* [ABOUT THIS EXERCISE] Leave the pictures out and print, word for word, the lines below from the one with "left wrist: (110, 130)" through the final line.

* [Extracted data entries]
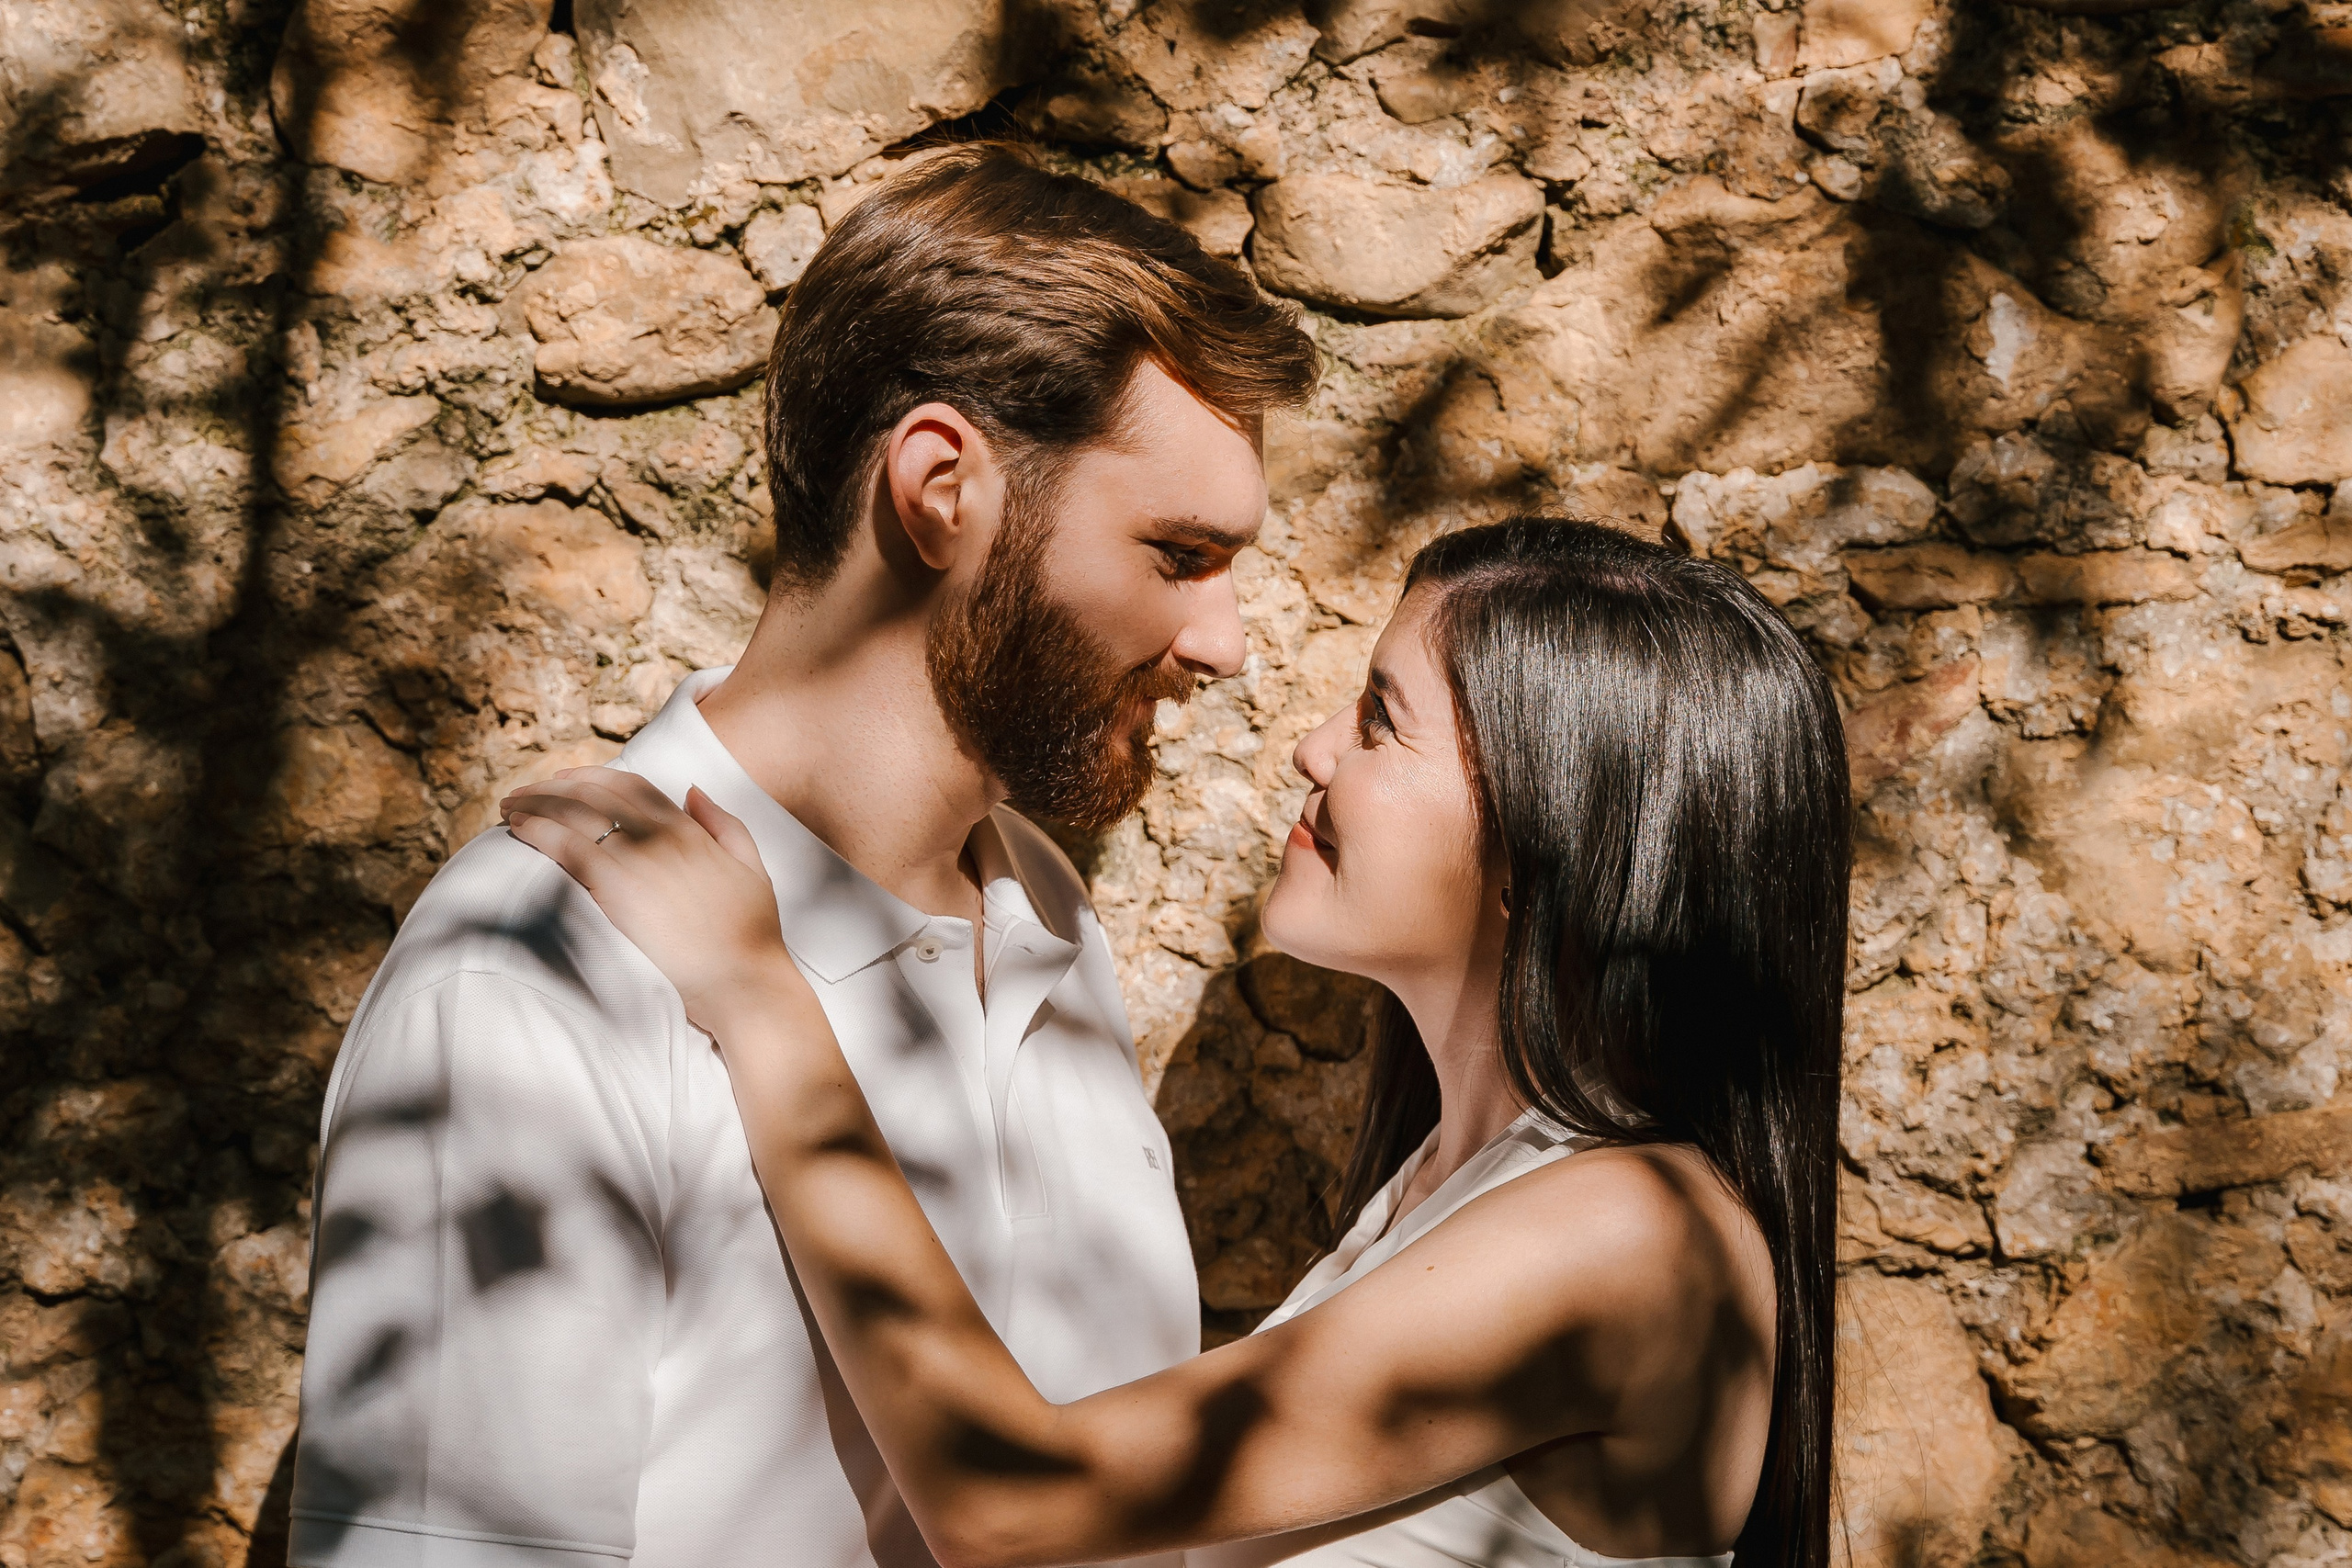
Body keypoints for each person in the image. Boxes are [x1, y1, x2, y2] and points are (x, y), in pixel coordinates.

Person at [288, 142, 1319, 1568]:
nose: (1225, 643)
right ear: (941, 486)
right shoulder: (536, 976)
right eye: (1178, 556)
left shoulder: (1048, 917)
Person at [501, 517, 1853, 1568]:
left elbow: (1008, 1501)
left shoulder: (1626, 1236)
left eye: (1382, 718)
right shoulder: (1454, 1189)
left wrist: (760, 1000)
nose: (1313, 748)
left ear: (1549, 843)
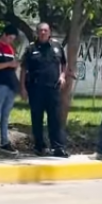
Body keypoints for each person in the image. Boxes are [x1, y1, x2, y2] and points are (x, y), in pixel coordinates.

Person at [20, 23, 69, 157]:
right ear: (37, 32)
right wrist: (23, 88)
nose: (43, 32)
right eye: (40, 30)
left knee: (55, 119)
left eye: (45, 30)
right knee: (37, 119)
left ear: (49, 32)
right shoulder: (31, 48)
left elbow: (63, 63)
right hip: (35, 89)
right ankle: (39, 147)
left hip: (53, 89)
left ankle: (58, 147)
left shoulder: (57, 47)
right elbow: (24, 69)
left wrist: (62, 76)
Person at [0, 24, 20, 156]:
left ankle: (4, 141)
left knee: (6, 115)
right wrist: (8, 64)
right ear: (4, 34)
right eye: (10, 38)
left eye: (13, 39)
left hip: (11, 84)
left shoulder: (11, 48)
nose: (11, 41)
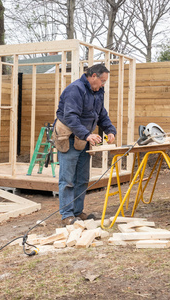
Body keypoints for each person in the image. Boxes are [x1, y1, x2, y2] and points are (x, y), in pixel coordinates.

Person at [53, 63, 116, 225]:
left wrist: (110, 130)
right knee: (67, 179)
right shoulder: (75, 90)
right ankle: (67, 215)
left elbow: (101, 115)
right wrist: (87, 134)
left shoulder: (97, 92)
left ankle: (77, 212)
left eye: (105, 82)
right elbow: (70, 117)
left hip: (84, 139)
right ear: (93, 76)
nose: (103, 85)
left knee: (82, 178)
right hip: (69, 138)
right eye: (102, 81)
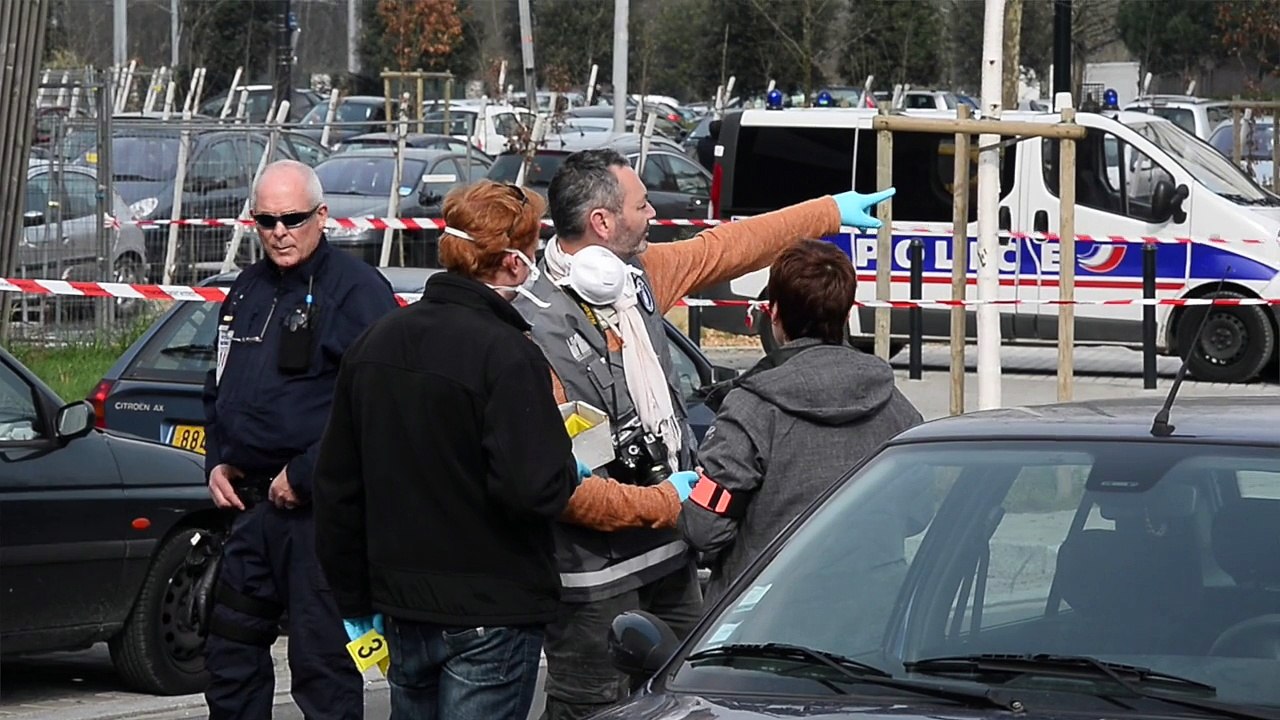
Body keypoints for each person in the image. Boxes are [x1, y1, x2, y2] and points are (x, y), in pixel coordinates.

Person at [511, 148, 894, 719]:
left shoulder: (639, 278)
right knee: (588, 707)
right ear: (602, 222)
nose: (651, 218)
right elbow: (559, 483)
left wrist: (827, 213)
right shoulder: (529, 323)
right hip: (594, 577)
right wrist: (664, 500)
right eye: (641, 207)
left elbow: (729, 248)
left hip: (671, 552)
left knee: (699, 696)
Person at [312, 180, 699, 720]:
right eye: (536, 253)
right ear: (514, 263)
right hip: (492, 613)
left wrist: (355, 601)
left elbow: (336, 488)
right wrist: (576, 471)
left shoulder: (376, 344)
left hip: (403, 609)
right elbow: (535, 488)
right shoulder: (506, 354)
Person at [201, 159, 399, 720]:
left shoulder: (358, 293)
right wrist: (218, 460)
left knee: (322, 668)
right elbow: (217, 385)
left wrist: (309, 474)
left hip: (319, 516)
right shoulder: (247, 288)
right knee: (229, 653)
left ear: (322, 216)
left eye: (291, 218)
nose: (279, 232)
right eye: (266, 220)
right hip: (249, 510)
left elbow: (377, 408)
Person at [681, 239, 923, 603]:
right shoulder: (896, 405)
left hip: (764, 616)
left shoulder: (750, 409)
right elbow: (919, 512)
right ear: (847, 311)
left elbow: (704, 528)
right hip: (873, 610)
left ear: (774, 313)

* [TASK RESULT]
left wrist: (110, 130)
right knee: (67, 179)
right shoulder: (75, 90)
right ankle: (67, 215)
left elbow: (101, 115)
right wrist: (87, 134)
left shoulder: (97, 92)
left ankle: (77, 212)
left eye: (105, 82)
right elbow: (70, 117)
left hip: (84, 139)
right ear: (93, 76)
nose: (103, 85)
left knee: (82, 178)
right hip: (69, 138)
right eye: (102, 81)
Body keypoints for each person in the image. Boxes are [x1, y1, x2, y2] and points are (x, y), in pixel coordinates.

Person at [511, 148, 894, 719]:
left shoulder: (639, 278)
right knee: (588, 707)
right ear: (602, 222)
nose: (651, 218)
right elbow: (559, 483)
left wrist: (827, 213)
right shoulder: (529, 323)
right hip: (594, 577)
right wrist: (664, 500)
right eye: (641, 207)
left elbow: (729, 248)
left hip: (671, 552)
left knee: (699, 696)
Person at [312, 180, 699, 720]:
right eye: (536, 253)
right ear: (514, 263)
right hip: (492, 613)
left wrist: (355, 601)
left elbow: (336, 488)
right wrist: (576, 471)
left shoulder: (376, 344)
left hip: (403, 609)
right elbow: (535, 488)
right shoulder: (506, 354)
Person at [201, 159, 399, 720]:
left shoulder: (358, 293)
right wrist: (218, 460)
left knee: (322, 668)
right elbow: (217, 385)
left wrist: (309, 474)
left hip: (319, 516)
right shoulder: (247, 288)
right knee: (229, 653)
left ear: (322, 216)
left eye: (291, 218)
nose: (279, 232)
right eye: (266, 220)
right hip: (249, 510)
left elbow: (377, 408)
Person at [681, 239, 923, 603]:
right shoulder: (896, 405)
left hip: (764, 616)
left shoulder: (750, 409)
right elbow: (919, 512)
right ear: (847, 311)
left elbow: (704, 528)
right hip: (873, 610)
left ear: (774, 313)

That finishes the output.